### [Your instructions]
Restate every line below word for word, but drop each picture.

### [Exercise data]
▼

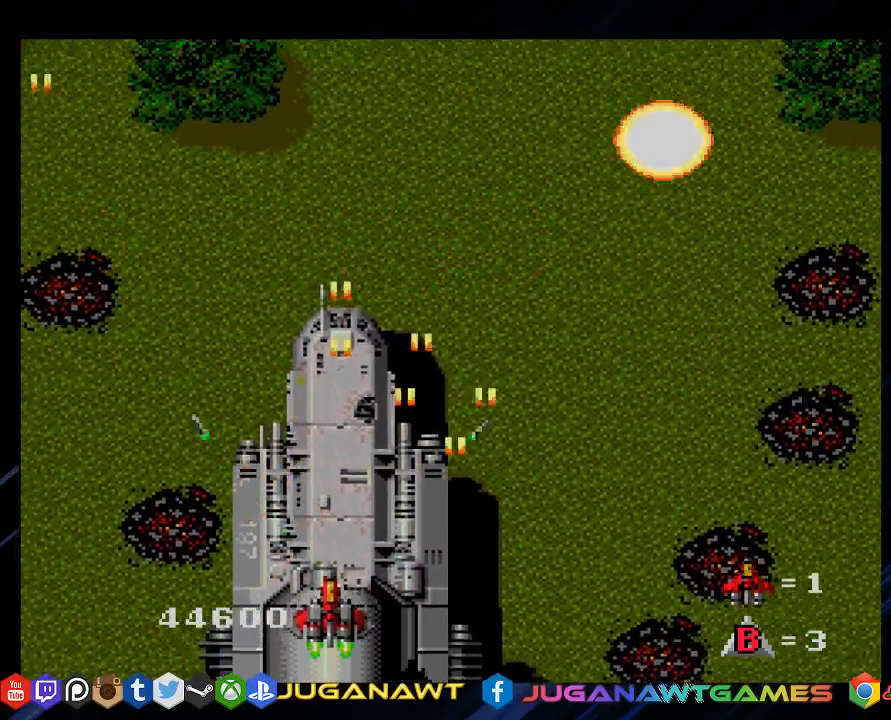
{"buttons": ["SQUARE"], "left_stick": "center", "right_stick": "center", "events": []}
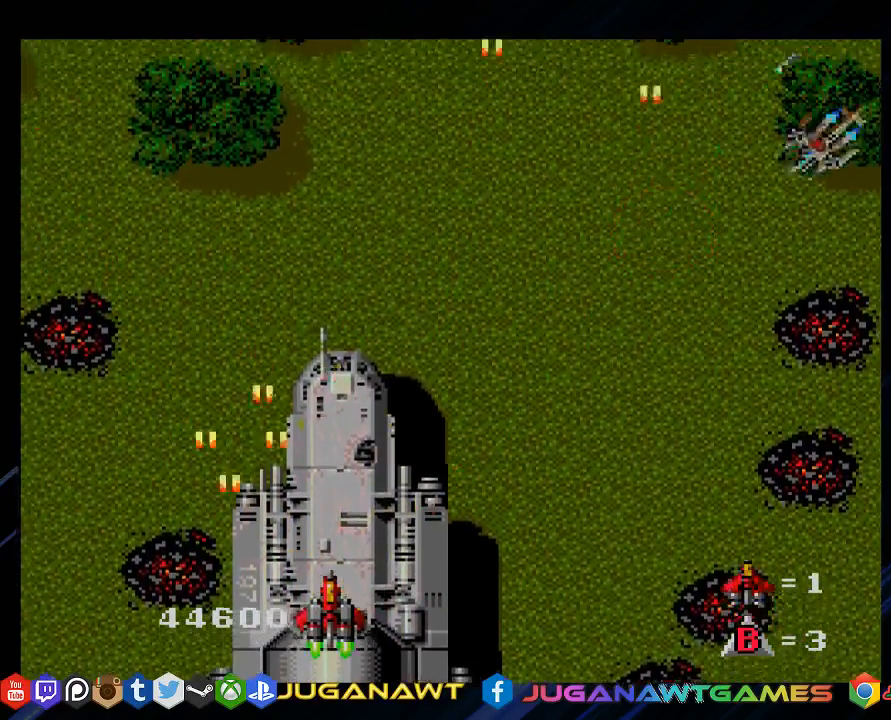
{"buttons": ["SQUARE"], "left_stick": "center", "right_stick": "center", "events": []}
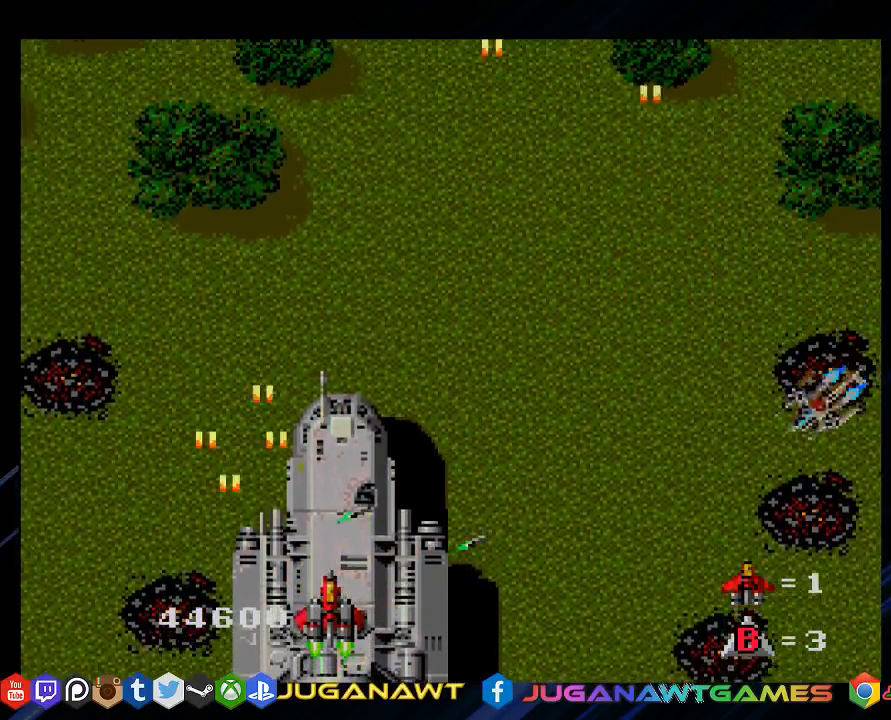
{"buttons": ["SQUARE"], "left_stick": "center", "right_stick": "center", "events": []}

▲

### [Answer space]
{"buttons": ["SQUARE"], "left_stick": "center", "right_stick": "center", "events": []}
{"buttons": ["SQUARE"], "left_stick": "center", "right_stick": "center", "events": []}
{"buttons": ["SQUARE"], "left_stick": "center", "right_stick": "center", "events": []}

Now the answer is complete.